[[ Material for this exercise, beginning ]]
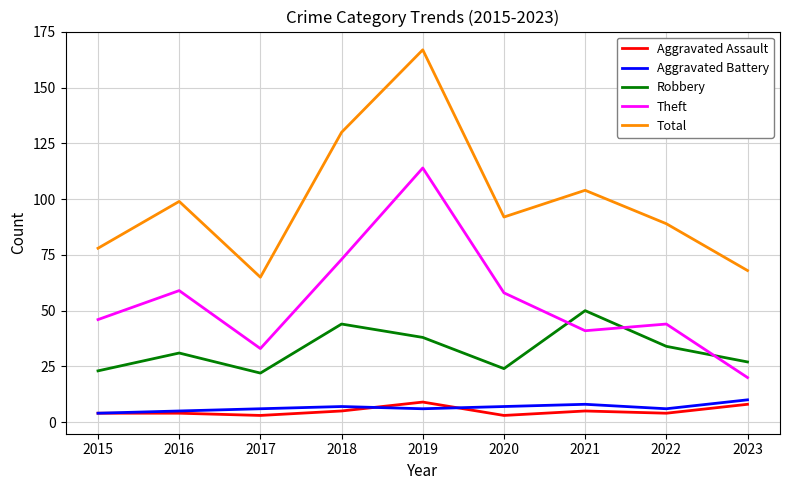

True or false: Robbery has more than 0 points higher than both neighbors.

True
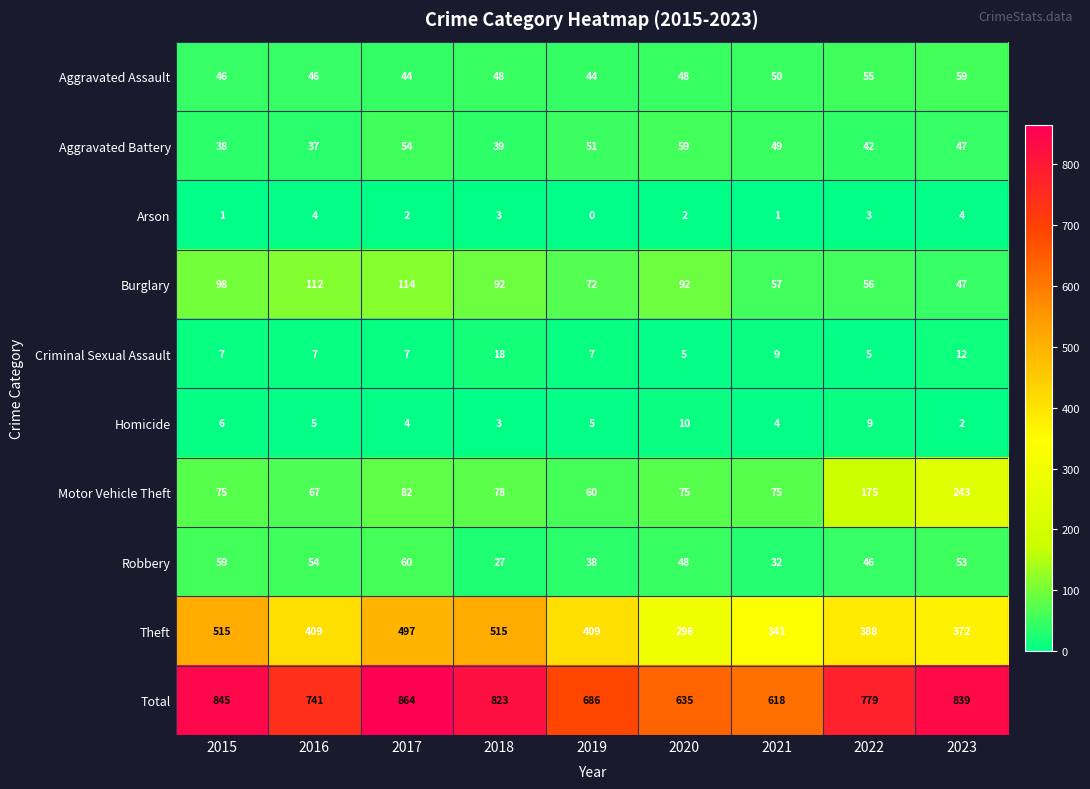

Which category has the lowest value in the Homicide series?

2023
[[ Material for this exercise, end ]]
[[ Material for this exercise, beginning ]]
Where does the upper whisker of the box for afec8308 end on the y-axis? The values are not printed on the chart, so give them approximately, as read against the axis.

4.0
[[ Material for this exercise, end ]]
### Task to complete
Gather every line from the items above that contains the word "True". Case counts, so include only lines where it appears with that same capitalization.

### Task output
True or false: Robbery has more than 0 points higher than both neighbors.
True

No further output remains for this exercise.